Tuning NFS client/server stack

Solution 1:

Just to clarify, you're getting 50MB/sec with NFS over a single Gb ethernet connection?

And the host server is running CentOS with VMware Server installed, which is in turn running the 7 VMs? Is there a particular reason you've gone with CentOS and VMware Server combined, rather than VMware ESXi which is a higher performance solution?

The 50MB/sec isn't great, but it's not much below what you'd expect over a single Gb network cable - once you've put in the NFS tweaks people have mentioned above you're going to be looking at maybe 70-80MB/sec. Options along the line of:

"ro,hard,intr,retrans=2,rsize=32768,wsize=32768,nfsvers=3,tcp"

are probably reasonable for you at both ends of the system.

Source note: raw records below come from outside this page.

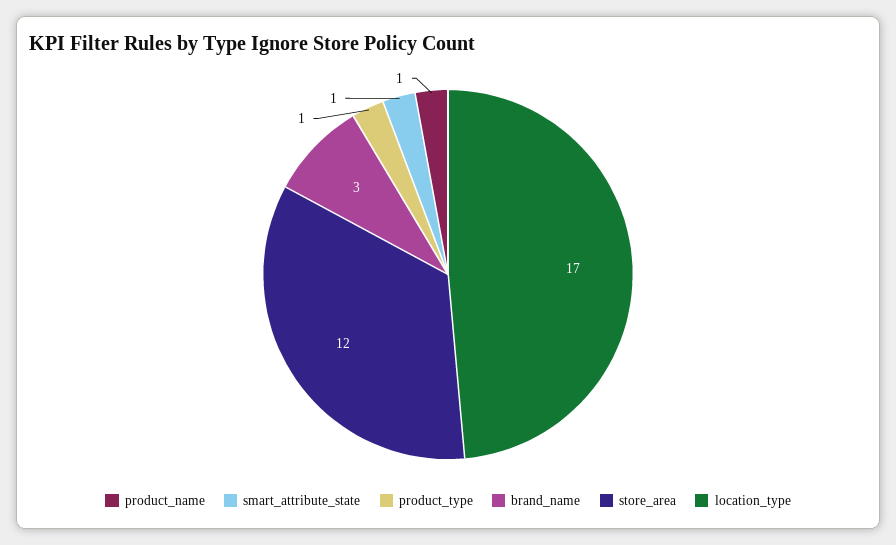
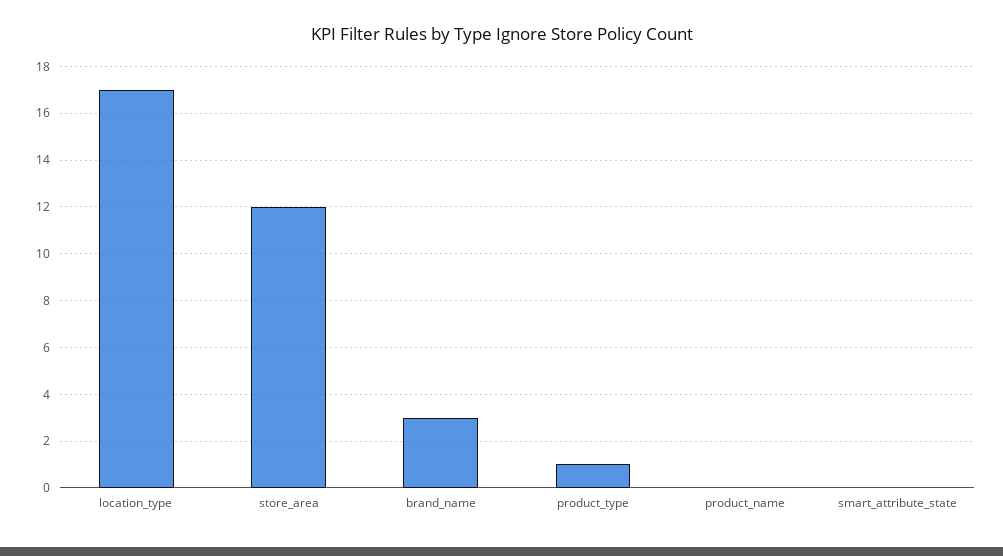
  {
-   "product_name": 1,
+   "product_name": 0,
-   "smart_attribute_state": 1,
+   "smart_attribute_state": 0,
    "product_type": 1,
    "brand_name": 3,
    "store_area": 12,
    "location_type": 17
  }

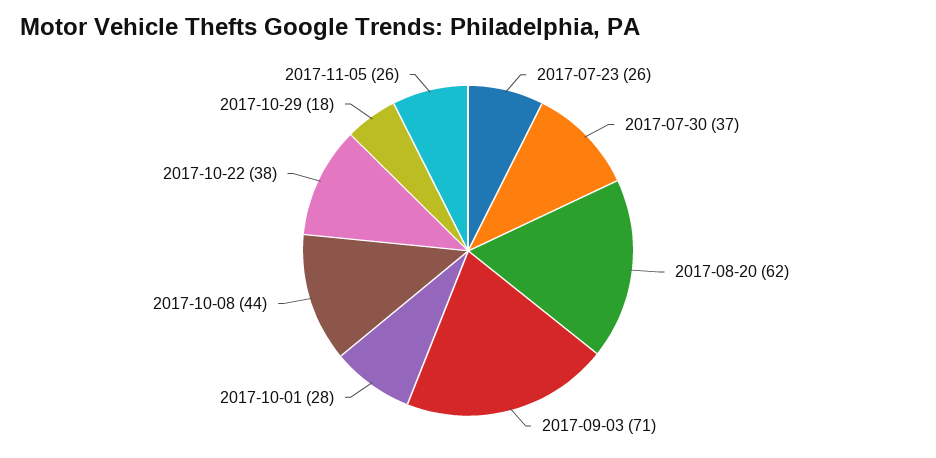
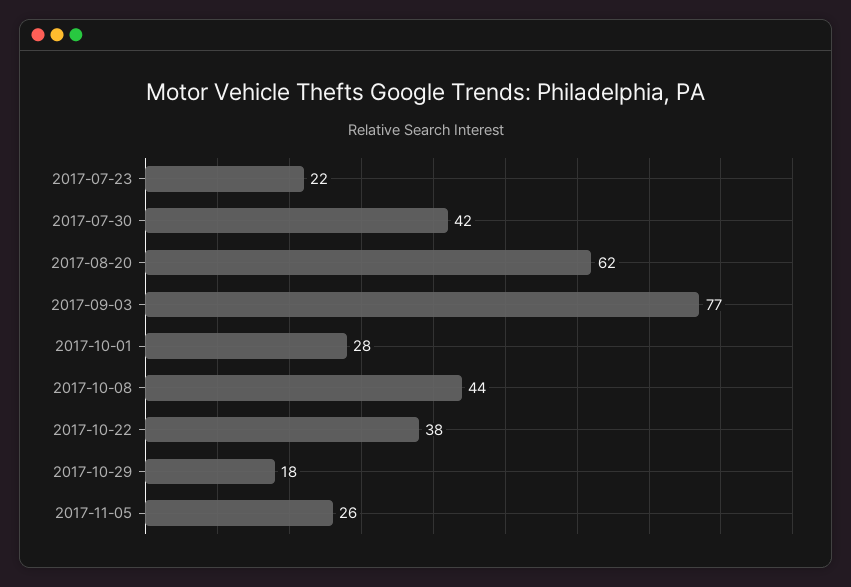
  {
-   "2017-07-23": 26,
+   "2017-07-23": 22,
-   "2017-07-30": 37,
+   "2017-07-30": 42,
    "2017-08-20": 62,
-   "2017-09-03": 71,
+   "2017-09-03": 77,
    "2017-10-01": 28,
    "2017-10-08": 44,
    "2017-10-22": 38,
    "2017-10-29": 18,
    "2017-11-05": 26
  }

To get above that you're going to need to look at teaming the network cards into pairs, which should increase your throughput by about 90%. You might need a switch that supports 802.3ad to get the best performance with link aggregation.

One thing I'd suggest though is your IO throughput on the OpenSolaris box sounds suspiciously high, 12 disks aren't likely to support 1.6GB/sec of throughput, and that may be heavily cached by Solaris + ZFS.

Solution 2:

For our RHEL/CentOS 5 machines we use the following mount flags

nfsvers=3,tcp,timeo=600,retrans=2,rsize=32768,wsize=32768,hard,intr,noatime

Newer Linux kernel version support even larger rsize/wsize parameters, but 32k is the maximum for the 2.6.18 kernel in EL5.

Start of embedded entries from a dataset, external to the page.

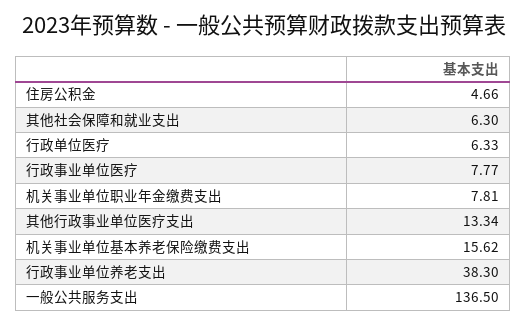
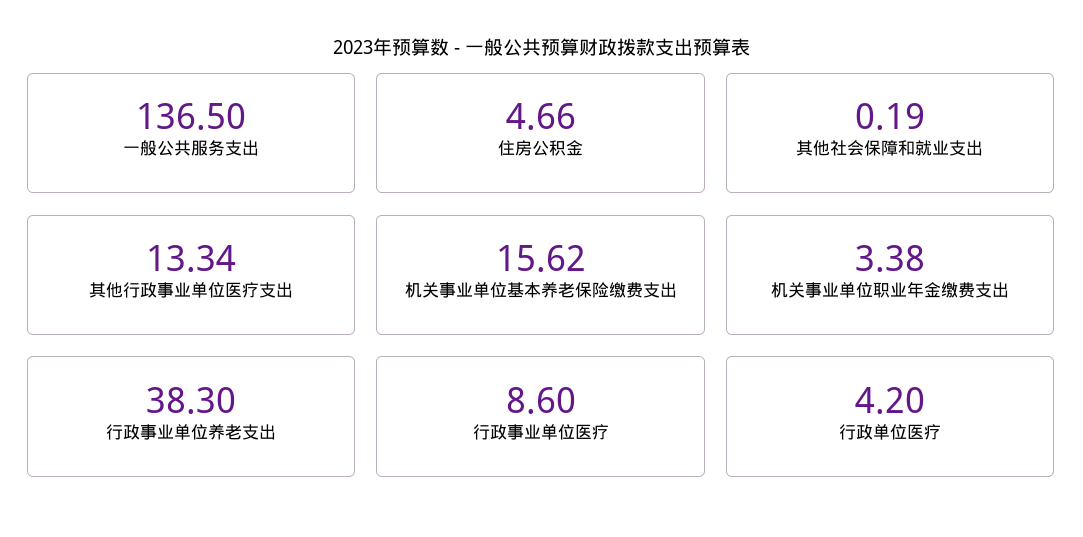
  {
    "住房公积金": 4.66,
-   "其他社会保障和就业支出": 6.3,
+   "其他社会保障和就业支出": 0.19,
-   "行政单位医疗": 6.33,
+   "行政单位医疗": 4.2,
-   "行政事业单位医疗": 7.77,
+   "行政事业单位医疗": 8.6,
-   "机关事业单位职业年金缴费支出": 7.81,
+   "机关事业单位职业年金缴费支出": 3.38,
    "其他行政事业单位医疗支出": 13.34,
    "机关事业单位基本养老保险缴费支出": 15.62,
    "行政事业单位养老支出": 38.3,
    "一般公共服务支出": 136.5
  }

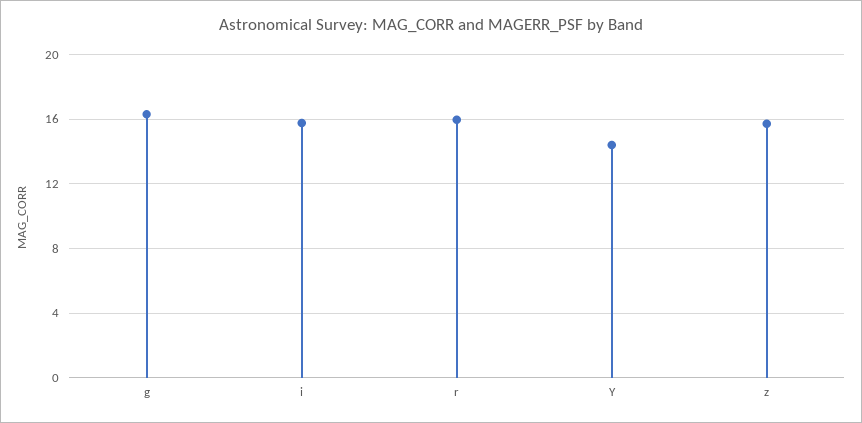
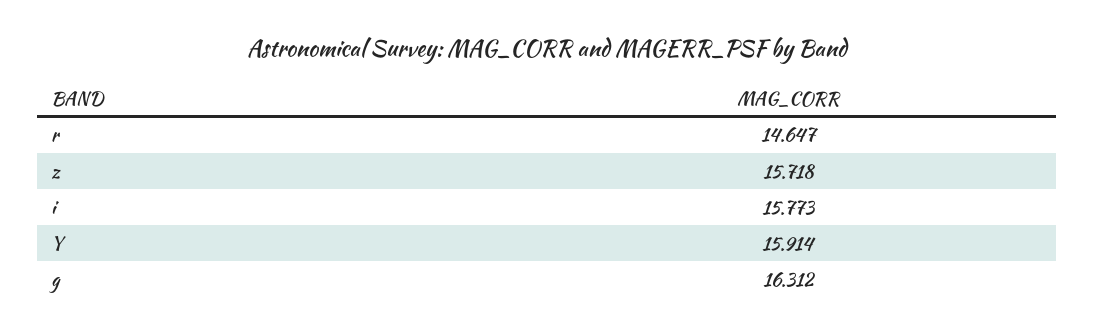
  {
    "g": 16.312,
    "i": 15.773,
-   "r": 16,
+   "r": 14.647,
-   "Y": 14.5,
+   "Y": 15.914,
    "z": 15.718
  }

On the NFS server(s), at least for Linux no_wdelay supposedly helps if you have a disk controller with BBWC. Also, if you use the noatime flag on the clients, it probably makes sense to mount the filesystems on the servers with noatime as well.

And, as was already mentioned, don't bother with UDP. With higher speed networks (1GbE+) there is a small, but non-zero, chance of a sequence number wraparound causing data corruption. Also, if there is a possibility of packet loss, TCP will perform better than UDP.

If you're not worrying about data integrity that much, the "async" export option can be a major performance improvement (the problem with async is that you might lose data if the server crashes).

Also, at least for Linux server, you need to make sure you have enough NFS server threads running. The default 8 is just way too low.

Solution 3:

I once did a test with a dell r710, 1 cpu, 4 GB RAM, 6 SATA disk with RAID-10. The client was a sun x2100, both with CentOS 5.3 and the nfs params like mentioned above

"ro,hard,intr,retrans=2,rsize=32768,wsize=32768,nfsvers=3,tcp"

mounted on both sides with noatime.

I did also bump up to nfsds to 256 and used the noop scheduler for the perc6 raid controller. Another thing i did was to align the partitions to the 64K stripe size of the raid controller.

then i measured the nfs performance with dd - for reads i could fill the gigE pipe but for writes i could only get slightly better results as you. With async enabled i could get 70 to 80 MB/s but async was no option for my.

Maybe you can't get more with nfs from a gigE link?